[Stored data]
_ _ _ _ _
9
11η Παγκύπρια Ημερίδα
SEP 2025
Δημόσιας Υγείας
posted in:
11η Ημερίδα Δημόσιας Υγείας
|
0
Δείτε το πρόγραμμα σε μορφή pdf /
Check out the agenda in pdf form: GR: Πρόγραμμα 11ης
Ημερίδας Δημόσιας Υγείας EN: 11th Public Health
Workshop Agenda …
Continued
_ _ _ _ _
Please copy the line that holds "Ημερίδας Δημόσιας Υγείας" and each line under it through the last line above, exactly as they stand, adding nothing.

Ημερίδας Δημόσιας Υγείας EN: 11th Public Health
Workshop Agenda …
Continued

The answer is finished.